|Vander Ley, Brian|
Submitted to: American Society of Animal Science
Publication Type: Abstract Only
Publication Acceptance Date: 2/22/2012
Publication Date: N/A
Citation: Interpretive Summary:
Technical Abstract: Two trials (T1 and T2) were conducted to examine the range of responses elicited against bovine viral diarrhea virus (BVDV) by vaccination with modified live vaccine and to determine the level of response required for prevention of clinical disease. For T1, BVDV neutralizing (BVDV VN) titers were determined on 216 beef calves (177.03 ± 30.05 kg BW) 20 d after the booster vaccination (49 d from initial vaccination) with a MLV. The presence of titers against BVDV was also measured using a commercial ELISA. Trial 2 utilized 120 beef calves (141.06 ± 29.43 kg BW) that followed the same vaccination protocol in T1, but an extra sample was obtained to determine circulating white blood cell counts (WBC) when blood samples were obtained for determination of antibody response.
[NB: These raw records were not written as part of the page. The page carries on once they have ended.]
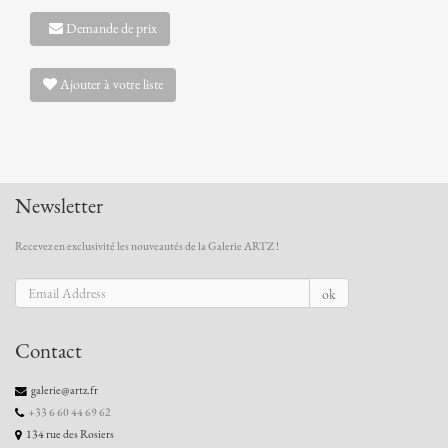
Demande de prix
Ajouter à votre liste
Newsletter
Recevez en exclusivité les nouveautés de la Galerie ARTZ !
ok
Contact
galerie@artz.fr
+33 6 60 44 69 62
134 rue des Rosiers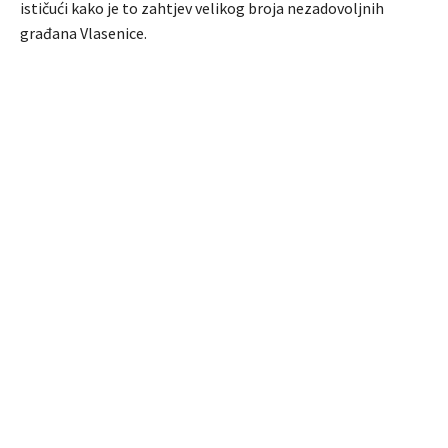
ističući kako je to zahtjev velikog broja nezadovoljnih
građana Vlasenice.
For T2, titers against BVDV were only determined using the commercial ELISA. In both trials 12 calves were chosen to represent 3 distinct titer groups that consisted of: low (titer < 1/4), mid range (titer 1/4 to 1/16), and high (> 1/16) range response to vaccination (n was 4 calves per group). Calves were moved to BL2 containment and challenged with a high virulence BVDV strain. Basal temperatures were monitored and blood samples were collected on d -2, 2, 4, 6, 9, 11 and 13 post challenge to determine levels of circulating white blood cells, viral shed, and levels of BVDV VN titers. For both T1 and T2 dam age did not differ among the 3 titer groups, but birth weight tended to be largest for the low titer and smallest for the high titer group. Differences in weight gain were also apparent at 49 d post vaccination with the calves in the low group having reduced gains. Titers greater than 1/16 were protective for the calves measured in T1, but calves in the mid and low titer groups had a decrease in circulating WBC and lymphocytes on d 4. Since a correlation between WBC on day -2 and a protective response elicited by vaccination for the 12 calves in T1 was observed, WBC was determined for all calves in T2. A positive correlation was observed between WBC and level of BVDV antibodies as determined by ELISA for calves in T2. Results from these 2 trials provide evidence that there is a relationship between WBC and the response to vaccination. Further investigation prior to vaccination is warranted to discern if vaccination changes WBC or if WBC alters response to vaccination.